Sounds like it has a ways to go before it catches up with Silly Putty. It's been encoding newsprint for decades, and I believe it would definitely hold the content for more than a day. I hope Rupert Murdoch doesn't get wise to this "technology".
This could potentially solve both the unemployment problem AND the DRM problem.
Just scribes to write the articles, and the company doesn't have to worry about the reader passing along copies because after a day, they'll be unreadable!
My mom always said, "Jim, you're 1 in a million." Given the current population, there are 7000 of me. God help us all!
Cheap is nice. Short term memory -- too close to home for anyone over 40, but one day isn't bad. How fast is it to access, and how large is it relative to Si storage? Those may both be answered in TFA, but I'm too lazy to check. +1 Honesty?
/tmp type storage... especially if the 1 day reliability can be extended through a refresh cycle.
If this is as fast as traditional large storage formats, and it doesn't take considerably more space, it could be interesting to see this applied to swap space or
From TFA:
Ethan Miller, professor of computer science at the University of California, Santa Cruz, says that plastic memory might be incorporated into e-paper. "Suppose you have a sheet with memory and a pressure sensor underneath it--you could write something and store the data, without a scanner," he says.

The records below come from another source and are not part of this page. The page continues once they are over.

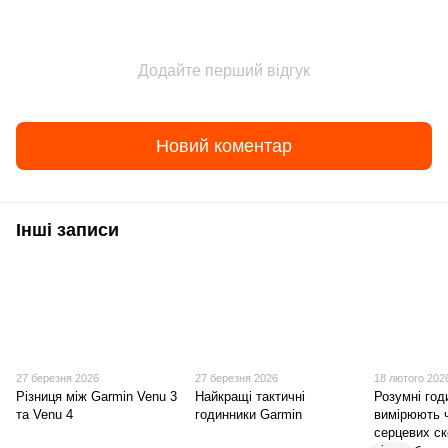
Додайте перший відгук
Новий коментар
Інші записи
27 березня 2026
27 березня 2026
18 лютого 202
Різниця між Garmin Venu 3
Найкращі тактичні
Розумні год
та Venu 4
годинники Garmin
вимірюють 
серцевих с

Yes, this is very cool. I owned the analog versions some years back:
http://elab.eserver.org/hfl0257.html
And
http://en.wikipedia.org/wiki/Carbon_paper
Now, if you think I'm taking a cheap shot - I'm not. The magic tablet and carbon paper technologies were quite significant and did shape our communications - they both broadened the writing medium.
This, now, like the things above, possibly becoming cheap enough for ubiquitous use, could have the same effect.

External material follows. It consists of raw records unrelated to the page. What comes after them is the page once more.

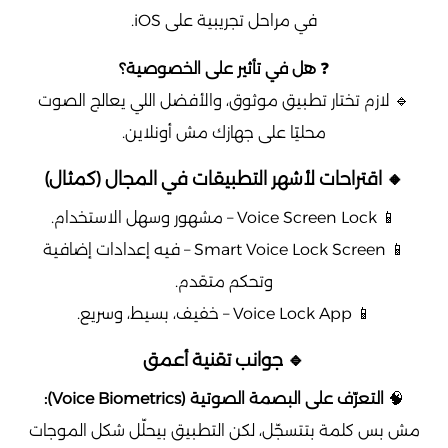
في مراحل تجريبية على iOS.
❓
هل في تأثير على الخصوصية؟
🔹 لازم تختار تطبيق موثوق، والأفضل اللي يعالج الصوت
محليًا على جهازك مش أونلاين.
🔸 اقتراحات لأشهر التطبيقات في المجال (كمثال)
📱 Voice Screen Lock – مشهور وسهل الاستخدام.
📱 Smart Voice Lock Screen – فيه إعدادات إضافية
وتحكم متقدم.
📱 Voice Lock App – خفيف، بسيط، وسريع.
🔹 جوانب تقنية أعمق
🧠
التعرّف على البصمة الصوتية (Voice Biometrics):
مش بس كلمة بتتسجّل، لكن التطبيق بيحلّل شكل الموجات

So - this is one case where "neener neener neener, we had that before" isn't an inaccurate catcall - it's really to say, "neener neener neener, we had that before - and we told everyone we would need it again!"
I for one hope that this doesn't become more forgotten vaporware.
Pathological kinda promises Path + Logical - but instead, you get stuck with pathetic.
Technology progresses in small steps, so that you tend to miss it unless you're actually paying attention.
I'll agree that that factors into it, yeah - but I'm not talking about the speeding up and shrinking down of technology in general. It's hard to draw the line clearly, but there are inventions that bring an all-new aspect into it (often lately it's about being flexible and made out of pocket lint so that it costs nothing / can be printed out / is biodegradeable) and that's what doesn't show.
The gradual trend of things getting smaller and faster is a different story, and one I'm pretty pleased with.
Sounds like the standard schwag at every tech conference...
I'm sure this is a useful for some applications, but at 676 bits on that large piece of plastic, this thing probably does not even rival core memory in terms of storage density. They got a lot of shrinking to do before this thing can store even one MP3 file.
Remember those tape cassettes that went the way of the dinosaurs when CD burners got cheap. They were also plastic and metal oxides. Seems we are just coming back in circles and recycling technologies at the next level.